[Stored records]
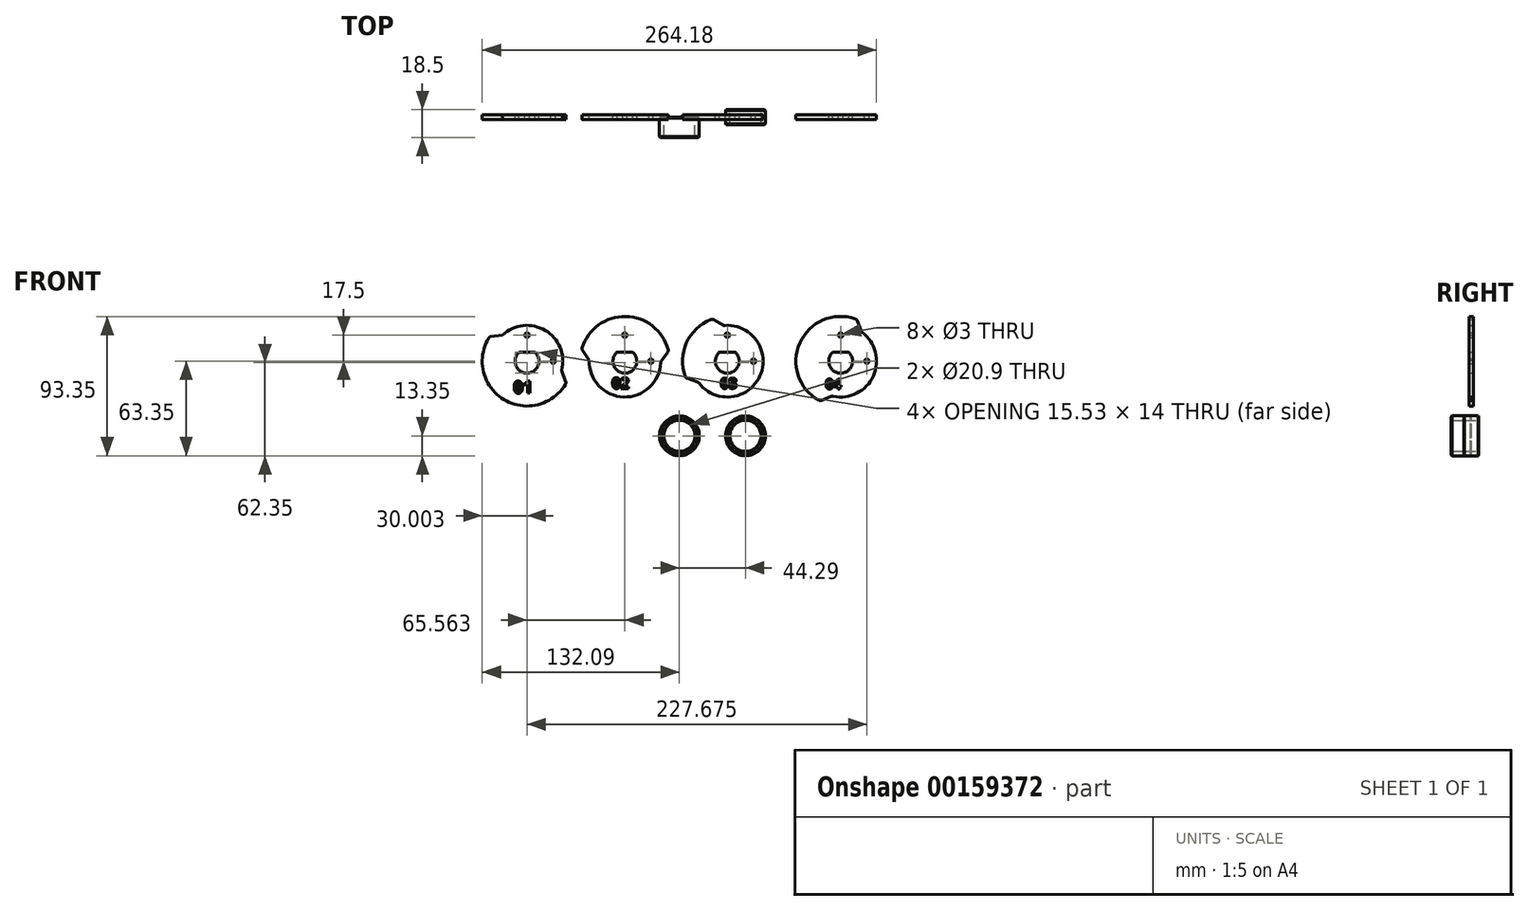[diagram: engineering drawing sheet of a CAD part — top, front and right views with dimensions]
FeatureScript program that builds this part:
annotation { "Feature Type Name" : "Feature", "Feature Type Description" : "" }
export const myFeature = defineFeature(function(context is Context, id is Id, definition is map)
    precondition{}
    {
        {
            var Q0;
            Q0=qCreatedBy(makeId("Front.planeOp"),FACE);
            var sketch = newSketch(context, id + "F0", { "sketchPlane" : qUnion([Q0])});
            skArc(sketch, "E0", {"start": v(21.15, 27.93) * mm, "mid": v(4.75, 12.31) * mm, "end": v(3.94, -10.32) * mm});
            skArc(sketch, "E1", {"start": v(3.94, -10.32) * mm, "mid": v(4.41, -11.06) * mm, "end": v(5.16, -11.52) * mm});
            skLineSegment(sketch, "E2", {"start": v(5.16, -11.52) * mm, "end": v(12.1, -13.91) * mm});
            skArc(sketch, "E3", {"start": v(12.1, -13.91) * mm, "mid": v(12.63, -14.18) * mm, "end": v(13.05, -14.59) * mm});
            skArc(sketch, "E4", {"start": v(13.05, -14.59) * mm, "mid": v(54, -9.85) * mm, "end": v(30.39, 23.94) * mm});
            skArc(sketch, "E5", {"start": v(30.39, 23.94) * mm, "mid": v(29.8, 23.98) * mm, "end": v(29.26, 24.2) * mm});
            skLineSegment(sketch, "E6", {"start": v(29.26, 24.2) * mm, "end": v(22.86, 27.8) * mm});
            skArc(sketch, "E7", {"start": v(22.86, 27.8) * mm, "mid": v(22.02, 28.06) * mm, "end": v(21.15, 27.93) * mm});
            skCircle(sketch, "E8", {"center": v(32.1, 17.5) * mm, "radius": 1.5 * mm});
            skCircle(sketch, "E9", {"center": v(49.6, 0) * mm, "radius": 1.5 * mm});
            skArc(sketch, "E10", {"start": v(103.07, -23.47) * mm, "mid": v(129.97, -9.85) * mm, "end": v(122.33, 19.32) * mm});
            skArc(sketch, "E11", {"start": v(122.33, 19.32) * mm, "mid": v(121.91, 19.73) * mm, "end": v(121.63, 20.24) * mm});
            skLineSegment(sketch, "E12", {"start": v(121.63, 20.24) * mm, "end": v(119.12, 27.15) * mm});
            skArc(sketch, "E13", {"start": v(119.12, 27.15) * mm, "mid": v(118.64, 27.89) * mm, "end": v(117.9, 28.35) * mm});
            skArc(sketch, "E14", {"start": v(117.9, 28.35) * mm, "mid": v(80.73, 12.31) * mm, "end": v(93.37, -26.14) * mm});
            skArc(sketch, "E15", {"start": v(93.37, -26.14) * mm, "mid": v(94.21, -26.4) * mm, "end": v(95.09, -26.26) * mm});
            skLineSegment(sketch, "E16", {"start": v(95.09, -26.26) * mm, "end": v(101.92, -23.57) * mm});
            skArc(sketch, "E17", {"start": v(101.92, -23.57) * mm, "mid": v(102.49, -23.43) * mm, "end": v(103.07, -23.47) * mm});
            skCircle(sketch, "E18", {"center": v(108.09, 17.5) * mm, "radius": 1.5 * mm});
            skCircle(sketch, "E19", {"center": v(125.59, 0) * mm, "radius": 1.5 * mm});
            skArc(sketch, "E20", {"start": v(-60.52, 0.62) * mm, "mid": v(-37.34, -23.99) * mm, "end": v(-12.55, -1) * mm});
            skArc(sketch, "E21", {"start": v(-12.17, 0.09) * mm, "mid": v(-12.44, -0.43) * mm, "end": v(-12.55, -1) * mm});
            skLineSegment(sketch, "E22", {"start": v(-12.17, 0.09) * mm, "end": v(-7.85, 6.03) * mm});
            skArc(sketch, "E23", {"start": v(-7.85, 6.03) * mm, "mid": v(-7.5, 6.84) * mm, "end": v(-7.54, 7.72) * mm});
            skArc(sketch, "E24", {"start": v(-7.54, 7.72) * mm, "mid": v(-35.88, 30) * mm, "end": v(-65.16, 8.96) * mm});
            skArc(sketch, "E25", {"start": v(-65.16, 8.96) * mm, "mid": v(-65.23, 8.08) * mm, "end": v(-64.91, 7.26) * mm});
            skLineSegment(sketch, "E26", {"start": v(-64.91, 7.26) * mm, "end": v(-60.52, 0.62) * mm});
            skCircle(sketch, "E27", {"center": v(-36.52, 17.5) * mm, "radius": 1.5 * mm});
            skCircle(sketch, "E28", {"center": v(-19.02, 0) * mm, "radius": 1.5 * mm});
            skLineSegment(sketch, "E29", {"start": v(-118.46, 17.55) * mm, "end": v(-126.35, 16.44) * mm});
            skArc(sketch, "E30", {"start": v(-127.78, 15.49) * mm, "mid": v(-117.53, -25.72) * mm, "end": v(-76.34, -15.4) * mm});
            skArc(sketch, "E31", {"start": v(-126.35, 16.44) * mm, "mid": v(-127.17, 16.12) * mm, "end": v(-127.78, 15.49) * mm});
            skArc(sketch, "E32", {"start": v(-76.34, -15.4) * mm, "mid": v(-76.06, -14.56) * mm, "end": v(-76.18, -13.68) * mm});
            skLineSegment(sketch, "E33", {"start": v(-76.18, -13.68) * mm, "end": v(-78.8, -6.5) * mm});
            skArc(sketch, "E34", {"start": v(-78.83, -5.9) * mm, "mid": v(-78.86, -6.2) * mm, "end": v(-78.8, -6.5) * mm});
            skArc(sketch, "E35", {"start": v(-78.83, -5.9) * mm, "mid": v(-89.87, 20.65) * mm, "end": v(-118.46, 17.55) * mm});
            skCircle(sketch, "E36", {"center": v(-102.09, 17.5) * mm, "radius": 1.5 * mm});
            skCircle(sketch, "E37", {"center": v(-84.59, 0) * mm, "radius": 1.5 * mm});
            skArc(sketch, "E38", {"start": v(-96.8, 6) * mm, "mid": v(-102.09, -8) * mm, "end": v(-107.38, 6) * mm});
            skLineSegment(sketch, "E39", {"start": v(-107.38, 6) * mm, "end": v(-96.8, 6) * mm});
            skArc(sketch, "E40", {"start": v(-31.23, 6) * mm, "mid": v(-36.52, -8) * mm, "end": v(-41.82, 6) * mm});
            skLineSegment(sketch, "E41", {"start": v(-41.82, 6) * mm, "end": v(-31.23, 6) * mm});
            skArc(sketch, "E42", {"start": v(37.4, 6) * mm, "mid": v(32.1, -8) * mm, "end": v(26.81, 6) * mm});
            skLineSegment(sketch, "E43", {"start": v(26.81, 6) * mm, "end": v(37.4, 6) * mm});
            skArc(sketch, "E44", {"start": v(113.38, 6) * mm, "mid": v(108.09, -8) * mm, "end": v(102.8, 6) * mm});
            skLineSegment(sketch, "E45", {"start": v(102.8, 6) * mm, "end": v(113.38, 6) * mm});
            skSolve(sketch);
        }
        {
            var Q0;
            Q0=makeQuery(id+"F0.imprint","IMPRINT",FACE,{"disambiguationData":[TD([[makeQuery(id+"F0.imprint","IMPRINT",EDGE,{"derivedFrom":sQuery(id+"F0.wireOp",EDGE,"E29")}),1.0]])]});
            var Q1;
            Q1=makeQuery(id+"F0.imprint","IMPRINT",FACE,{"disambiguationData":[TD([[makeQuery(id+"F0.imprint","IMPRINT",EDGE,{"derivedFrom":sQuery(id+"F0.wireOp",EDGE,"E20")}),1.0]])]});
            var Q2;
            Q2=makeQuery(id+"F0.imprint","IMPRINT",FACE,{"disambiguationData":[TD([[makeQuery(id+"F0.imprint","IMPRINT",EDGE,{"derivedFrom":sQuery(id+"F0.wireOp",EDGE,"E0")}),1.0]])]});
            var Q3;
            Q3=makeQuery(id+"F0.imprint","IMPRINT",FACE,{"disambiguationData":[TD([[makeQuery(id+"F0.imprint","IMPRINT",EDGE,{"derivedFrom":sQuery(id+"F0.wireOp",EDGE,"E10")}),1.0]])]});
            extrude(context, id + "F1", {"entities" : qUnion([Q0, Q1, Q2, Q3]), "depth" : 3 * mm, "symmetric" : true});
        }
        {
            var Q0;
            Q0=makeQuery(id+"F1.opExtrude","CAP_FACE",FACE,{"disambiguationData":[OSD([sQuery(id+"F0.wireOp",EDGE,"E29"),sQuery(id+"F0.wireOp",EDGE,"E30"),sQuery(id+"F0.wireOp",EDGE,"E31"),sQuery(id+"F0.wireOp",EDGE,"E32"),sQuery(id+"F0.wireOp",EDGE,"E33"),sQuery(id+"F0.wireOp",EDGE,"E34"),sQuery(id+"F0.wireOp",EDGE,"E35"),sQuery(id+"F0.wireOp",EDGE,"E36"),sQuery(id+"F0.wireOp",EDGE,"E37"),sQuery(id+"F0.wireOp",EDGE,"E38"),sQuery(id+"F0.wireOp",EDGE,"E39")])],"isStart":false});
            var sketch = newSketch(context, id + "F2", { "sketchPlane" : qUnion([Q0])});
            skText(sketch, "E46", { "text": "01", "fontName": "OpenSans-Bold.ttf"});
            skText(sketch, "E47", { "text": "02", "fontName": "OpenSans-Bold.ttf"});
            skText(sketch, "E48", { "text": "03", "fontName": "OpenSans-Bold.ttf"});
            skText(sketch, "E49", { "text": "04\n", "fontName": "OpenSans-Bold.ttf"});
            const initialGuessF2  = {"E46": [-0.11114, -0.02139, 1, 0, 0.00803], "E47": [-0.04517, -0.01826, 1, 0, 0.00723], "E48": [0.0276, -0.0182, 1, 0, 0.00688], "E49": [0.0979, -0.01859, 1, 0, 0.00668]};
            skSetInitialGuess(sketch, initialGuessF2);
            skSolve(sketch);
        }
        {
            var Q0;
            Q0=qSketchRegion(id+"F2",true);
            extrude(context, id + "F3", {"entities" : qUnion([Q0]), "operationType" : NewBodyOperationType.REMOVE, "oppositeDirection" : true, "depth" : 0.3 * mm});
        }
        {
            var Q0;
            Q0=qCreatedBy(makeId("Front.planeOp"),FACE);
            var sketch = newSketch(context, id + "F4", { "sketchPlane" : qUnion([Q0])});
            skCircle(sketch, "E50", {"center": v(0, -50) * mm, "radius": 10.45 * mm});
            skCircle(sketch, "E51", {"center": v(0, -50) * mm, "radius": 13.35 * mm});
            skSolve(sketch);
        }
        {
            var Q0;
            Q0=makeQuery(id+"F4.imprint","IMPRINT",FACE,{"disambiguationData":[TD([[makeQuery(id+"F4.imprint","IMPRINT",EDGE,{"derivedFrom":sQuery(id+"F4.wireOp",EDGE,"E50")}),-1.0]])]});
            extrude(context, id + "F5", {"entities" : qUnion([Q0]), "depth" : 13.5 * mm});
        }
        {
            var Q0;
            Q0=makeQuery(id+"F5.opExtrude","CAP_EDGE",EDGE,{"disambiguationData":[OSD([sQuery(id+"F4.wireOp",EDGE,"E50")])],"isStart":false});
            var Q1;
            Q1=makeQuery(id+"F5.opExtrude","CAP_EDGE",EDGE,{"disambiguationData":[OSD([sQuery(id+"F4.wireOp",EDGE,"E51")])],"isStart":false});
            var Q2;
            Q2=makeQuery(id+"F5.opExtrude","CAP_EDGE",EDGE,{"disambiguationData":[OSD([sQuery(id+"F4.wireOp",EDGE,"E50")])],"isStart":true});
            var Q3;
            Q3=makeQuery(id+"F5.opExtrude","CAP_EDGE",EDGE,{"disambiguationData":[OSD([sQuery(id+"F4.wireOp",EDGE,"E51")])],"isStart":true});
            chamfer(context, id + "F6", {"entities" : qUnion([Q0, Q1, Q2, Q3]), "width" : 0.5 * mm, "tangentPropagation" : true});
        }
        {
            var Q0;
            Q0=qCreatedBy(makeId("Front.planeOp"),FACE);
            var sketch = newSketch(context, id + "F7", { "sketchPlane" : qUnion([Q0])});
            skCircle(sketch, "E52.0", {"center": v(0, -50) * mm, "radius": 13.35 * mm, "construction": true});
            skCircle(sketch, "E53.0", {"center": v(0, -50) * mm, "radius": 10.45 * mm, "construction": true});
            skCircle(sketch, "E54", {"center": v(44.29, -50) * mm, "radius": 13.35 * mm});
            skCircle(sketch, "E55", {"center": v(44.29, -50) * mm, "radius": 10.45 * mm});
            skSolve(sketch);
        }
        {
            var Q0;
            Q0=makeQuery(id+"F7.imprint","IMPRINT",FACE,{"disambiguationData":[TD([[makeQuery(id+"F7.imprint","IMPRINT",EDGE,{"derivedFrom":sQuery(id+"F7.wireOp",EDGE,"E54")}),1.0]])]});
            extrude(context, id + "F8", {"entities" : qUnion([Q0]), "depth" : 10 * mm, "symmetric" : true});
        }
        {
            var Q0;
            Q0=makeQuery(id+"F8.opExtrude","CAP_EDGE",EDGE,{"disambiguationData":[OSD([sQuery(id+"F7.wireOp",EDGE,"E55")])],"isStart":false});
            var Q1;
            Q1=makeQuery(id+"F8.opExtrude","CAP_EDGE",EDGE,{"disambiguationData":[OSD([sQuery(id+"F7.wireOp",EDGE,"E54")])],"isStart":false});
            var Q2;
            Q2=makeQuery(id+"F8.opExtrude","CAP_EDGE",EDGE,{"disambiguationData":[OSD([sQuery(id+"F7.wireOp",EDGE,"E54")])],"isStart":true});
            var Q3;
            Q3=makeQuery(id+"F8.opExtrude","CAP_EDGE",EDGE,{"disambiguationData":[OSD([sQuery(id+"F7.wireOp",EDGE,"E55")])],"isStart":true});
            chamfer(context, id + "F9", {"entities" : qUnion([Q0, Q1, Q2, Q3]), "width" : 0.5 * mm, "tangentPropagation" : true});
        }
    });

Set exercise —
Can you rename "myFeature" to "partFeature" in everything from the start of the items down to the line containing "export const myFeature", keeping every other part of those lines unchanged? Leave the pictures out of your answer.

Complete response —
[diagram: engineering drawing sheet of a CAD part — top, front and right views with dimensions]
FeatureScript program that builds this part:
annotation { "Feature Type Name" : "Feature", "Feature Type Description" : "" }
export const partFeature = defineFeature(function(context is Context, id is Id, definition is map)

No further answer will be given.